→ Exercise instructions
Your task is to transcribe the entries below exactly, from their first line down to the line containing "emotion of the commercial.", and to stop there.

━━━━━ Information ━━━━━

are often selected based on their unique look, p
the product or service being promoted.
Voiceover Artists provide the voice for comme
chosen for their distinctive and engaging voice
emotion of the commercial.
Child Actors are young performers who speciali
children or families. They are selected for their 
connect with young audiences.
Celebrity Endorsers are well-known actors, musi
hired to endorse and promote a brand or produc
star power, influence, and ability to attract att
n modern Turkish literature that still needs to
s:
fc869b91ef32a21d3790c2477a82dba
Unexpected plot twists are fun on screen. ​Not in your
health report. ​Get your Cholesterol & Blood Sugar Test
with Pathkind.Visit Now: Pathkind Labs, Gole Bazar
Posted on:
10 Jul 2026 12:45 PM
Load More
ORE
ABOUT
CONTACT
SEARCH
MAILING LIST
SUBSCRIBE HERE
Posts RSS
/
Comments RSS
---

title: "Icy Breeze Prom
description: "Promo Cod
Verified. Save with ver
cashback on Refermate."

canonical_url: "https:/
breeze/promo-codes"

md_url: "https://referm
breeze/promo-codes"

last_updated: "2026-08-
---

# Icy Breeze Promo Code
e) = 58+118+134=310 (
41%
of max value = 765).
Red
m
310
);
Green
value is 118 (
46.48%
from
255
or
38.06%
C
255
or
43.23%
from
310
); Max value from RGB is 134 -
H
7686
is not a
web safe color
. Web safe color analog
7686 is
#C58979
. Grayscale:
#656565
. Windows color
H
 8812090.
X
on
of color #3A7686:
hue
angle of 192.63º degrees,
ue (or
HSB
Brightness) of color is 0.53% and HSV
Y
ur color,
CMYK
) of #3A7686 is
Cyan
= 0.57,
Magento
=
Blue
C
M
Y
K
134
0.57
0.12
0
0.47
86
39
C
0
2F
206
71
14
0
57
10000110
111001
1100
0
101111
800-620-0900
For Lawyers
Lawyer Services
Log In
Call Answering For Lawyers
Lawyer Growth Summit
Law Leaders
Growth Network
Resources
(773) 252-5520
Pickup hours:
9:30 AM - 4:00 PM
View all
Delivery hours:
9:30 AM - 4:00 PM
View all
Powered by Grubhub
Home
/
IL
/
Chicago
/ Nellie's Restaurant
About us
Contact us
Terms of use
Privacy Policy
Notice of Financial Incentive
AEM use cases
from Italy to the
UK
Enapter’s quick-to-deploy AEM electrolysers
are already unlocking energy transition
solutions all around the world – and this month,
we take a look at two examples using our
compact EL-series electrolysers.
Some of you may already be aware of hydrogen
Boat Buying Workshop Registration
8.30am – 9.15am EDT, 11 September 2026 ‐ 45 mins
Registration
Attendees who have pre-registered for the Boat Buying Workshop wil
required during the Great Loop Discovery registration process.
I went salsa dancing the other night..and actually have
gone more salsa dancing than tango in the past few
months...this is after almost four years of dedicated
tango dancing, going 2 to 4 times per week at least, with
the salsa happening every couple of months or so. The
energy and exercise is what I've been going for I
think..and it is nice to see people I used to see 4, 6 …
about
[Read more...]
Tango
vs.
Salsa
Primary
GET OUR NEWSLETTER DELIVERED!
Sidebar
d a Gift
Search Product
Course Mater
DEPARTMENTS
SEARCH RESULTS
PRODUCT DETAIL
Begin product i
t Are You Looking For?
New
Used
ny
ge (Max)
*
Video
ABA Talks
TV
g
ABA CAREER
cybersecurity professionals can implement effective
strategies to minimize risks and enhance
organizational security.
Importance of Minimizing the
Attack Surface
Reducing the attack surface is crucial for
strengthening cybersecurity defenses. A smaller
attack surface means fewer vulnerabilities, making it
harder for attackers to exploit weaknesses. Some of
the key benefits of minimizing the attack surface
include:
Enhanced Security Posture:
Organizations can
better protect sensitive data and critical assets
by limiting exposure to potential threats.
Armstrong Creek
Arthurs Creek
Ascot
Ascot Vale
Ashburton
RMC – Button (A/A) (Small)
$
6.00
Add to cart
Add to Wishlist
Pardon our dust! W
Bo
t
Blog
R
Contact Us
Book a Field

━━━━━

→ The answer
are often selected based on their unique look, p
the product or service being promoted.
Voiceover Artists provide the voice for comme
chosen for their distinctive and engaging voice
emotion of the commercial.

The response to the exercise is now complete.